How Does Electron Spin Affect the Partition Function in Saha's Equation?

[Sebas4]

Hey, I have a question about proving Saha's equation for ionizing hydrogen atoms.
The formula is
$$\frac{P_{p}}{P_{H}} = \frac{k_{B} T}{P_{e}} \left(\frac{2\pi m_{e} k_{B}T}{h^2} \right)^{\frac{3}{2}}e^{\frac{-I}{k_{B} T}}$$
with
$P_{p}$ pressure proton's,
$P_{H}$ pressure hydrogen atoms,
$m_{e}$ mass electron,
$T$ temperature resevoir,
$I$ ionization energy,
$k_{B}$ Boltzmann's constant,
$h$ Planck's constant.

When the electron is bounded, the electron has two spin states.
So the three situations are, the electron is bounded and is in one of the spin states, the electron is bounded and is in the other spin state, and the electron is not bounded by the proton.
The system of interest is the proton.
When the electron is bounded by the proton, the energy of the system of interest is $-I$.
I have derived that
$$\frac{P_{p}}{P_{H}} = \frac{1}{2}\frac{k_{B} T}{P_{e}} Z_{int} \left(\frac{2\pi m_{e} k_{B}T}{h^2} \right)^{\frac{3}{2}}e^{\frac{-I}{k_{B} T}}$$
with $Z_{int}$ the partition function (for rotational/vibrational motion) of the electron is.
If you compare the two equations, you see that $Z_{int} = 2$.
I don't get why $Z_{int}$ is 2.

The partition function is
$$Z = \sum_{s}^{} e^{\frac{-E\left(s \right)}{k_{B} T}}$$
summing over all states (represented by letter s).
The partition function is not all the possible states the electron can have right?

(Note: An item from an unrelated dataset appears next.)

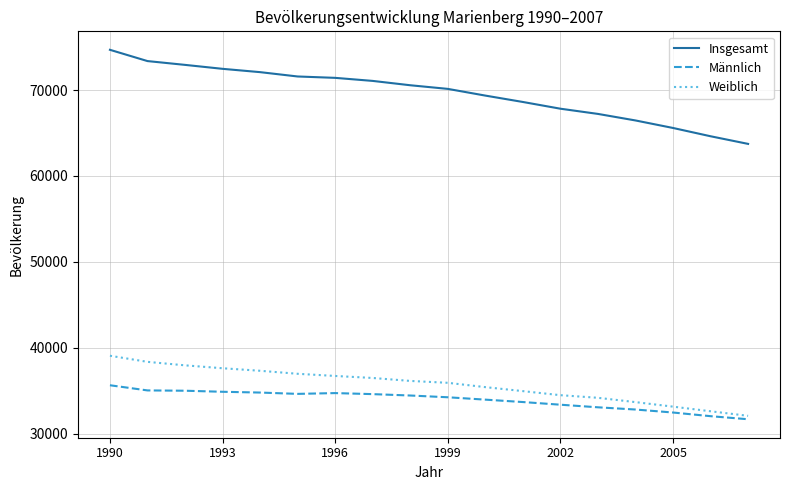

What is the smallest value displayed?

31664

So how does $Z = \sum_{s}^{} e^{\frac{-E\left(s \right)}{k_{B} T}}$ is equal to the number 2 (assuming that two spin states the electron can have, have non zero energy)?

 

[DrClaude]

In the absence of external fields, there is no energy associated with the spin state, so $E(s) = 0$ for all spin states. Therefore,
$$
Z_\mathrm{int} = \sum_s e^{-E(s) / k_B T} = \sum_s 1 = 2
$$